Exercise →
Whenever the word "bowl" appears in a line of the data below, copy that line.
─── Records to process ───
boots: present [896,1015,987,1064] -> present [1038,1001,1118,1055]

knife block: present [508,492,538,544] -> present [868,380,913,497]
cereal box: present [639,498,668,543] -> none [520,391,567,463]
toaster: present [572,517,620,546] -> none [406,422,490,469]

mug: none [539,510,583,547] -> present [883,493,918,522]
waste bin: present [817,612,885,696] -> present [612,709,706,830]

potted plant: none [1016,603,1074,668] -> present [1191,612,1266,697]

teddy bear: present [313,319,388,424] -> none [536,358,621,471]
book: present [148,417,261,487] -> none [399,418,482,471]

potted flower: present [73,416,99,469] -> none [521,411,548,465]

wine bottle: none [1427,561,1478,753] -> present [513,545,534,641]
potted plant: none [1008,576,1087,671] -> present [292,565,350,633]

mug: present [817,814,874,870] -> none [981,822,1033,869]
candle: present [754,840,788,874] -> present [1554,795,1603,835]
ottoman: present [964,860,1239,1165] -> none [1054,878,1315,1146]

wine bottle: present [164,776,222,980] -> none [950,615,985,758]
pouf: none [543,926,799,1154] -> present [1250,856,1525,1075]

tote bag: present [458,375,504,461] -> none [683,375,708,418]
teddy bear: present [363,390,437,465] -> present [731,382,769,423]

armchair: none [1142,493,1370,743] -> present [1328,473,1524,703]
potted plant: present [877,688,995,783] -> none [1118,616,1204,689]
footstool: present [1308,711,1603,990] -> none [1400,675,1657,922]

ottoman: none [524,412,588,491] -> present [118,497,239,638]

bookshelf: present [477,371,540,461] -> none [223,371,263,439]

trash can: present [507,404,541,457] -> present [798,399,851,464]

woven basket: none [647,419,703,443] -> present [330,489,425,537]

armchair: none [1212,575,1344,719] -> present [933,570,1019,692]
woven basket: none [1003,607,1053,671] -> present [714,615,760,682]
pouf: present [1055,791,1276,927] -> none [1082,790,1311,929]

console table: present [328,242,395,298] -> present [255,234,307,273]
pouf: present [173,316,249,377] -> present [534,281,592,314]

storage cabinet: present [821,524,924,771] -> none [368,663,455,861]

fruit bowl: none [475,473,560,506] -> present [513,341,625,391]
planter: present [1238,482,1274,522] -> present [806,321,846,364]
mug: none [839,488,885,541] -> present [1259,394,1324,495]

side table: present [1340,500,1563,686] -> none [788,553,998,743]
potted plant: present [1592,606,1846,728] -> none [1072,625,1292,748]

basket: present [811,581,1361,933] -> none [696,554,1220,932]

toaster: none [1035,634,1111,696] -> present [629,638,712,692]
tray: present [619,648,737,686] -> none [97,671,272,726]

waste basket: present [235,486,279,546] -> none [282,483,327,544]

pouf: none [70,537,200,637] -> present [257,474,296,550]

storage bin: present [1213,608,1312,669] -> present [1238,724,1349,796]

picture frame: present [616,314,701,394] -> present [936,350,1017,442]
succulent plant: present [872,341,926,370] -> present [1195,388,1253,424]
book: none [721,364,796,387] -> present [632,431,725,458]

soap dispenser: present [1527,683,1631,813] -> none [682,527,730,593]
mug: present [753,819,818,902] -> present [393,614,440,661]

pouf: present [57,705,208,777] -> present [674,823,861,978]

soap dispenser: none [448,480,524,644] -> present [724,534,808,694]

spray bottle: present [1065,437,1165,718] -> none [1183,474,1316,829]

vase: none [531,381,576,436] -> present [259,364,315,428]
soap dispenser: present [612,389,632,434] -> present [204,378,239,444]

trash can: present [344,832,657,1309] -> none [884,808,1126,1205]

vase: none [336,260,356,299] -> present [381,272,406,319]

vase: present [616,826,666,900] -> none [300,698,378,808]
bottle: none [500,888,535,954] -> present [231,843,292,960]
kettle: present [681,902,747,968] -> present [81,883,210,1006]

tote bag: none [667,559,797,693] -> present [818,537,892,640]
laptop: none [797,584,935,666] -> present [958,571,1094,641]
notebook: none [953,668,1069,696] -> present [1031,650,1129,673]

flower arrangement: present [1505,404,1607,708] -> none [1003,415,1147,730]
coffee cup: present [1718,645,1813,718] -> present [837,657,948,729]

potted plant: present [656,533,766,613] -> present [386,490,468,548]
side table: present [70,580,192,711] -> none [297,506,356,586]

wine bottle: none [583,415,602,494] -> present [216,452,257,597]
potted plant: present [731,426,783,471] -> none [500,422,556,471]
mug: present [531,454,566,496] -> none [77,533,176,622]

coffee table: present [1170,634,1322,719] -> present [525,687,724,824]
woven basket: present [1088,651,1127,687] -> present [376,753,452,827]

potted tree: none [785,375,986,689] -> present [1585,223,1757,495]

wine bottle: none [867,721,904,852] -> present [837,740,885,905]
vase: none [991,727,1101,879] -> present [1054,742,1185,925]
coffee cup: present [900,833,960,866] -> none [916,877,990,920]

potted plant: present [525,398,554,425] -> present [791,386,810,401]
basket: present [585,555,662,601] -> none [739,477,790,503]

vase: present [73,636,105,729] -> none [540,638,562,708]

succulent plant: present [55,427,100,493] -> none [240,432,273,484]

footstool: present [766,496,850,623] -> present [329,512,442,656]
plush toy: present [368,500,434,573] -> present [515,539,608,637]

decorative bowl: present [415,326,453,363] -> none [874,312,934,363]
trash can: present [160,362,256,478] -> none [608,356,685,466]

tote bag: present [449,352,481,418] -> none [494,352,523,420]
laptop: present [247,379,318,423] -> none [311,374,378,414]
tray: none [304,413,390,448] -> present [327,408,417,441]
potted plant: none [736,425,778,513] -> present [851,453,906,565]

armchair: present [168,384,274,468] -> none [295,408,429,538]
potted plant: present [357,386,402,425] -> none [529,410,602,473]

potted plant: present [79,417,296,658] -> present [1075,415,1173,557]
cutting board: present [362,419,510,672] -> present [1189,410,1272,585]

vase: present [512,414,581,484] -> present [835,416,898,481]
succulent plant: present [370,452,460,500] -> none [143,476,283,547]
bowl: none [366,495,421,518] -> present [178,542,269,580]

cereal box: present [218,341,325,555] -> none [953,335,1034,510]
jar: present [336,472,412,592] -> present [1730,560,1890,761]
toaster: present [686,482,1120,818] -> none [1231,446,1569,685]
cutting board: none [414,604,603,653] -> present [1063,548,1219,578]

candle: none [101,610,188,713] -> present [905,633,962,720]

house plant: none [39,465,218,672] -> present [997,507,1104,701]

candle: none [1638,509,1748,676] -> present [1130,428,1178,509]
───
Solution for this exercise →
fruit bowl: none [475,473,560,506] -> present [513,341,625,391]
decorative bowl: present [415,326,453,363] -> none [874,312,934,363]
bowl: none [366,495,421,518] -> present [178,542,269,580]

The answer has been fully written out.